CHICAGO — A major roadblock to sealing a deal on the sale of the Chicago Sun-Times appears to have been swept away.
Leaders of five unions that earlier rejected concessions demanded by would-be buyer Jim Tyree tentatively agreed to contract changes in talks Wednesday with the parent company, said Sun-Times Media Group Inc. spokeswoman Tammy Chase.
In heated sessions Wednesday night, the rank and file of four of the unions voted to accept the contract changes agreed to by the Chicago Newspaper Guild and top company brass.
A separate union representing editorial workers at the Post-Tribune of Northwest Indiana was likely to hold its vote Friday, union sources said.
The hometown investor's offer could be a last chance of survival for the Sun-Times, which is running out of cash. But Tyree has said he'll walk away unless all of the concerned unions accept concessions, including pay cuts.
Their approval could open the way for a Delaware bankruptcy judge to OK the Tyree deal on Thursday.
A message left Wednesday for Tom Thibeault, executive director of the guild, which represents editorial workers at the Sun-Times newspapers, was not returned.
Tyree, who heads Mesirow Financial, a financial services firm, leads a group that has offered to pay $5 million for assets of the Sun-Times Media Group, which also runs more than 50 suburban publications. The investors also would assume about $22 million in liabilities.
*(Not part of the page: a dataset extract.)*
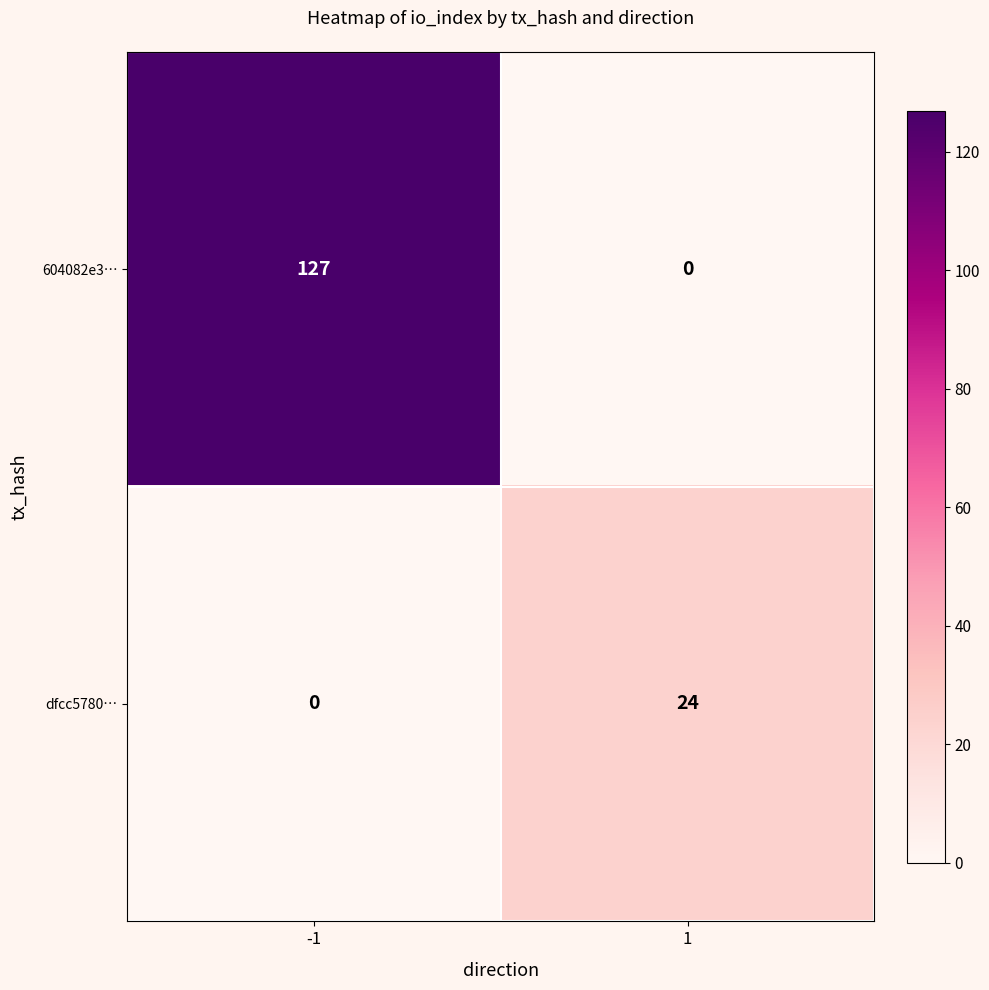

At -1, list the series in order from smallest to largest.

dfcc5780…, 604082e3…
A judge said last month that Tyree and other parties should have until December to agree, but media group executives have said they don't have the cash to hold out until then. They've said the company could shut down for good, jeopardizing more than 1,800 jobs.
Sun-Times Media, which filed for Chapter 11 bankruptcy protection in March, citing $479 million in assets and $801 million in debt, has shed more than 400 jobs since late last year through layoffs and attrition.
If the Sun-Times goes under, that would leave this city of 3 million with one major daily, the Chicago Tribune, whose parent company is also operating under bankruptcy protection.
Also on Wednesday, Chicago-area businessman Thane Ritchie said he wants the bankruptcy judge to reopen bidding for the Sun-Times' parent company, claiming he was wrongly blocked from forging a proposal with union officials before a deadline passed this week.
No new suitors filed bids by Monday's deadline, leaving just one bid, Tyree's, on the table.
Ritchie, a Lisle-based private equity manager, didn't specify who allegedly threw the legal obstacles into his path, saying only that he had been warned that it would violate federal labor law if a potential buyer approached unions. Attorneys he asked disagreed.
The Sun-Times Media Group denied the claim, saying the company never tried to thwart any potential bidders.
Ritchie, the CEO of Ritchie Capital Management, hasn't publicly discussed what he might offer for the Sun-Times.
The Chicago Sun-Times is the 15th largest newspaper based on average weekday circulation of 312,141 and average Sunday circulation of 254,379 from October through March, according to the Audit Bureau of Circulations.